** Selected passage **
Bactrocera passiflorae

Scientific classification
- Kingdom: Animalia
- Phylum: Arthropoda
- Class: Insecta
- Order: Diptera
- Family: Tephritidae
- Genus: Bactrocera
- Species: B. passiflorae
- Binomial name: Bactrocera passiflorae Froggatt, 1910
- Synonyms: Chaetodacus passiflorae (Froggatt); Dacus passiflorae Froggatt; Strumeta passiflorae (Froggatt);

= Bactrocera passiflorae =

- Genus: Bactrocera
- Species: passiflorae
- Authority: Froggatt, 1910
- Synonyms: Chaetodacus passiflorae (Froggatt), Dacus passiflorae Froggatt, Strumeta passiflorae (Froggatt)

Species of insect (Fijian fruit fly)

Bactrocera passiflorae, the Fijian fruit fly, is a species of fly in the family Tephritidae in the insect order Diptera. It is native to several tropical and subtropical islands in the Pacific Ocean and is a pest of fruit crops.

==Description==
The adult Bactrocera passiflorae is similar in appearance to and slightly smaller than a housefly. It is black apart from yellow markings on the sides of the thorax and a triangular patch of yellow on the dorsal part of the hind part of the thorax. The wings are transparent with the exception of the dusky leading edge.

==Distribution and habitat==
Bactrocera passiflorae occurs on Fiji but not on Rotuma, on Niue, on Tonga and on Wallis and Futuna. It can be found where there is ripening fruit, in gardens, orchards, villages, towns and coastal locations, but not in dense forests. Its hosts include such fruits as passion fruit, guava, Indian almond, rose apple, cashew, breadfruit, pawpaw, kumquat, orange, mandarin, pomelo, mango, Malay apple, Pacific lychee, Ochrosia oppositifolia, Cerbera manghas, Barringtonia edulis, and Tahitian chestnut.

** What you will do **
Summarize the passage about the Fijian fruit fly in two sentences. Rely only on the passage about the Fijian fruit fly.

** Dataset **
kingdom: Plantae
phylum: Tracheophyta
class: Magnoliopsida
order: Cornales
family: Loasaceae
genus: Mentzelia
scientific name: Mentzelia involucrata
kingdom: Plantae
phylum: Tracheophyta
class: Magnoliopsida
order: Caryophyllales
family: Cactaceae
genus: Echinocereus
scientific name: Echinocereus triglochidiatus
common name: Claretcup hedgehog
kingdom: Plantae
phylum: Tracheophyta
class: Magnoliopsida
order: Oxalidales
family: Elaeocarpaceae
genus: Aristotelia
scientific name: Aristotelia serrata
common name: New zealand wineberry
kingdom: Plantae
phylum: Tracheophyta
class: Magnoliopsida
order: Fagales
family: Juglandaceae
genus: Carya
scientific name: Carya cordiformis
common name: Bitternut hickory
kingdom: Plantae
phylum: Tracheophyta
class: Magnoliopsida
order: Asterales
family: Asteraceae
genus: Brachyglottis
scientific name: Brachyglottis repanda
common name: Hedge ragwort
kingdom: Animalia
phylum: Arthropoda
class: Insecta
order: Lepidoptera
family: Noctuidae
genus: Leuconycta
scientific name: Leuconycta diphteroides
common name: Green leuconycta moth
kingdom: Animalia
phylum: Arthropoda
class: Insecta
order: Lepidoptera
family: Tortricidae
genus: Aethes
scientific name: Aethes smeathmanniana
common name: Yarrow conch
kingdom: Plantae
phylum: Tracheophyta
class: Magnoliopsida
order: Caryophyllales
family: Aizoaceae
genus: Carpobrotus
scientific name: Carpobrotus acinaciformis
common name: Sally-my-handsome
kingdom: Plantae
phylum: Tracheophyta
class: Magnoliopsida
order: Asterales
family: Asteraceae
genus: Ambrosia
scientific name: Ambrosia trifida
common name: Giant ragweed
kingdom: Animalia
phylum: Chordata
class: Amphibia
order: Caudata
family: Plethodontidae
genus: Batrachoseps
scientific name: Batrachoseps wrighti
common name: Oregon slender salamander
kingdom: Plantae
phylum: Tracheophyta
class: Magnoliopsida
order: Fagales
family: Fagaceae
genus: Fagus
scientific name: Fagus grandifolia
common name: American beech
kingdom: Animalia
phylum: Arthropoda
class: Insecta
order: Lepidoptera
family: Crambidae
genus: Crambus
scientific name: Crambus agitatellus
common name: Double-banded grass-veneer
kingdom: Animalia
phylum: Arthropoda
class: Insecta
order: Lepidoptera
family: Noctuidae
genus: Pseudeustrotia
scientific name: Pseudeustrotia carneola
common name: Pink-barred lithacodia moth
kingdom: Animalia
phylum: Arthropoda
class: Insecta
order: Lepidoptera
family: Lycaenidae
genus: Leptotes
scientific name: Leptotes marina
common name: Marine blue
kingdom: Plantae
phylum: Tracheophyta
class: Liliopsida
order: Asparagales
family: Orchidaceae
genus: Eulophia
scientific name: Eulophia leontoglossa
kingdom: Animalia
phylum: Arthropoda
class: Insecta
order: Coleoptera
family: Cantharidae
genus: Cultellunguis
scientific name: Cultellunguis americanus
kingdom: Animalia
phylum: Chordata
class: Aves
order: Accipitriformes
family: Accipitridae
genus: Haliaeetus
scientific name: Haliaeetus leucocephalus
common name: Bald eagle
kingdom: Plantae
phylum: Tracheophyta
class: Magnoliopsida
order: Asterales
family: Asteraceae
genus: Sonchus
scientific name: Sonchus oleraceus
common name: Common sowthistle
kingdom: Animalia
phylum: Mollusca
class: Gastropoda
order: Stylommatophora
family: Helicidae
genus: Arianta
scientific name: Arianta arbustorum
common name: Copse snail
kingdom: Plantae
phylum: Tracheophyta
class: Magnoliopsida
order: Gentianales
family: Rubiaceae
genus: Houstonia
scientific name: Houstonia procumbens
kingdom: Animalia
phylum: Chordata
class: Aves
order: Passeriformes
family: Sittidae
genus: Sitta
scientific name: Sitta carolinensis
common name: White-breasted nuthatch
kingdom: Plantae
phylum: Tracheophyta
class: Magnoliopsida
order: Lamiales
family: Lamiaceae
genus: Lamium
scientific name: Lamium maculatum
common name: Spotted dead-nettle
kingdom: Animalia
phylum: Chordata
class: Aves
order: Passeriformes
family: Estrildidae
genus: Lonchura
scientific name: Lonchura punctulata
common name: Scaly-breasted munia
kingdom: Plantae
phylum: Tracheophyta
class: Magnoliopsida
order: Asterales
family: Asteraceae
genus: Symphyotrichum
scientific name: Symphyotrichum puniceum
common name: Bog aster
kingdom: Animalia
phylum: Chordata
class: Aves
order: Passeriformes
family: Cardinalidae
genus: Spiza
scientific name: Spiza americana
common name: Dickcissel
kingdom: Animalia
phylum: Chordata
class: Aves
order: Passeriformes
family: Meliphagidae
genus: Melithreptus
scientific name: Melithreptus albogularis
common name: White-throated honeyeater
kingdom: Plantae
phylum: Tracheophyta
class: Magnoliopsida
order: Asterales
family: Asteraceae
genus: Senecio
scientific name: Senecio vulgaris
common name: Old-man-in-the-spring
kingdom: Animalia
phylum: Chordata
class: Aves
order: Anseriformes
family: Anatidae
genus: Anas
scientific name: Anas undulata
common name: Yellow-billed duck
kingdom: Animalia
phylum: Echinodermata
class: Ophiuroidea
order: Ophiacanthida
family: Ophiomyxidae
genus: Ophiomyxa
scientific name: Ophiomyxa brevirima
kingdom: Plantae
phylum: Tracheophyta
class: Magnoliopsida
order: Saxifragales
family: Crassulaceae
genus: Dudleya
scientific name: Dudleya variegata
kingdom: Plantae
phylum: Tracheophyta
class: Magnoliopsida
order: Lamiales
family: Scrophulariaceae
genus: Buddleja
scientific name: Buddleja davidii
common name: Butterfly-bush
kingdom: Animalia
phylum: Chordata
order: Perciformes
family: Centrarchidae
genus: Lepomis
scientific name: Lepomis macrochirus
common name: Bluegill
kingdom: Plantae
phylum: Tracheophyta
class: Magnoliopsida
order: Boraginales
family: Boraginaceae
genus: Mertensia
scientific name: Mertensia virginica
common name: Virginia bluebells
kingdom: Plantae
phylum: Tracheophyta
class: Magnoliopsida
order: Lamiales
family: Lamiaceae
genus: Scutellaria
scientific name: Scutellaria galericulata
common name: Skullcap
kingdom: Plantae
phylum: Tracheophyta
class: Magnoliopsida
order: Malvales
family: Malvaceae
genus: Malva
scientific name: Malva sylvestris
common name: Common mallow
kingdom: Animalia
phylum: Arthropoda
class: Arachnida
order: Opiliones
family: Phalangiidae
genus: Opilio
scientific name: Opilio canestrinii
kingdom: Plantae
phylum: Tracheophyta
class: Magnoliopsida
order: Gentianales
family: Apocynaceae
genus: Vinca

** Written response **
Bactrocera passiflorae, the Fijian fruit fly, is a species of fly in the family Tephritidae that is native to several tropical and subtropical Pacific islands and is a pest of fruit crops. The adult is black with yellow markings on the thorax, and it can be found where fruit is ripening, such as in gardens, orchards, villages, towns and coastal locations, but not in dense forests.